CIGNA policyholders are first in the line of those to be harmed by this transaction. But the line is long. It includes other insurance companies that reinsure CIGNA and who would have to pick up excess claims via state guaranty funds. It includes taxpayers who back up these guaranty funds when they are triggered through premium tax offsets. The line includes consumers who could see insurance prices rise to cover guaranty association claims.

And it includes the third party claimants who have been injured by companies CIGNA insures and who would suddenly find their claims placed in the runoff company. Who is representing their interests in this deal? What happens to these claimants when the runoff company fails? Are they tossed into the guaranty funds to face the inevitable delays and limits on their claims, while the "active" CIGNA merrily watches and rejoices in its retained A.M. Best Co. rating? What becomes of them if the guaranty funds run out of money?

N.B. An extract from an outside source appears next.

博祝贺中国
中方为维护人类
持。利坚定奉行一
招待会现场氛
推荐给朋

These public policy issues are neither theoretical nor speculative. They are real, they involve real people, and they are of the utmost importance. As structured, the CIGNA transaction puts the interests of shareholders over policyholders and over third-party claimants of policyholders. This is the most fundamental of its flaws.

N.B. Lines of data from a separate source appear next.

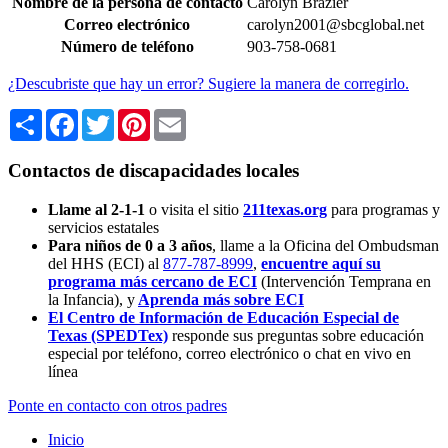
Nombre de la persona de contacto
Carolyn Brazier
Correo electrónico
carolyn2001@sbcglobal.net
Número de teléfono
903-758-0681
¿Descubriste que hay un error? Sugiere la manera de corregirlo.
Share
Facebook
Twitter
Pinterest
Email
Contactos de discapacidades locales
Llame al 2-1-1
o visita el sitio
211texas.org
para programas y
servicios estatales
Para niños de 0 a 3 años
, llame a la Oficina del Ombudsman
del HHS (ECI) al
877-787-8999
,
encuentre aquí su
programa más cercano de ECI
(Intervención Temprana en
la Infancia),
y
Aprenda más sobre ECI
El Centro de Información de Educación Especial de
Texas (SPEDTex)
responde sus preguntas sobre educación
especial por teléfono, correo electrónico o chat en vivo en
línea
Ponte en contacto con otros padres
Inicio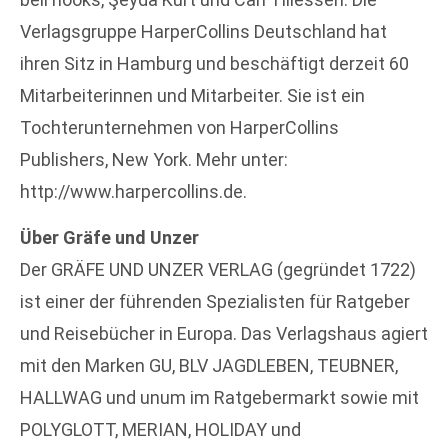
Verlagsgruppe HarperCollins Deutschland hat
ihren Sitz in Hamburg und beschäftigt derzeit 60
Mitarbeiterinnen und Mitarbeiter. Sie ist ein
Tochterunternehmen von HarperCollins
Publishers, New York. Mehr unter:
http://www.harpercollins.de.
Über Gräfe und Unzer
Der GRÄFE UND UNZER VERLAG (gegründet 1722)
ist einer der führenden Spezialisten für Ratgeber
und Reisebücher in Europa. Das Verlagshaus agiert
mit den Marken GU, BLV JAGDLEBEN, TEUBNER,
HALLWAG und unum im Ratgebermarkt sowie mit
POLYGLOTT, MERIAN, HOLIDAY und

Fortunately there is still time to correct this situation before any real harm is done. The Insurance Department has set Jan. 12 as the deadline for public comment, after which it will make a decision.

Here are four steps that should be taken (the first steps are up to Pennsylvania):

1.Halt this process until the steps below are taken.

2.Bring the CIGNA transaction and the matter of "good company/bad company" splits generally before the National Assn. of Insurance Commissioners for immediate consideration. The resolution of the CIGNA case will affect regulation of insurance nationwide. This decision must be coordinated among the states to head off the potential of a regulatory competition that could undermine consumers' contractual rights for years to come.

3.Pennsylvania and the NAIC should work toward assuring that corporate entities fully back their obligations, at least through regulation that assures that assets are not diverted between corporate entities to the detriment of policyholders and claimants.

4.If divisions are allowed, the resulting companies should either be backed by the full assets of the corporation or by reinsurance secured in the private market prior to the division. This private market test will determine the reliability of any projection, actuarial or otherwise, since the real test is who will bet their assets on it, not who can put on the slickest public presentation.

The proposed CIGNA restructuring should not be allowed to go forward at this time. If the transaction is completed, it will represent the failure of a major insurance company to live up to its obligations to its policyholders and the failure of a leading state regulatory department to protect the very constituents whose interests it was established to watch over. Policyholder and public trust will be shattered.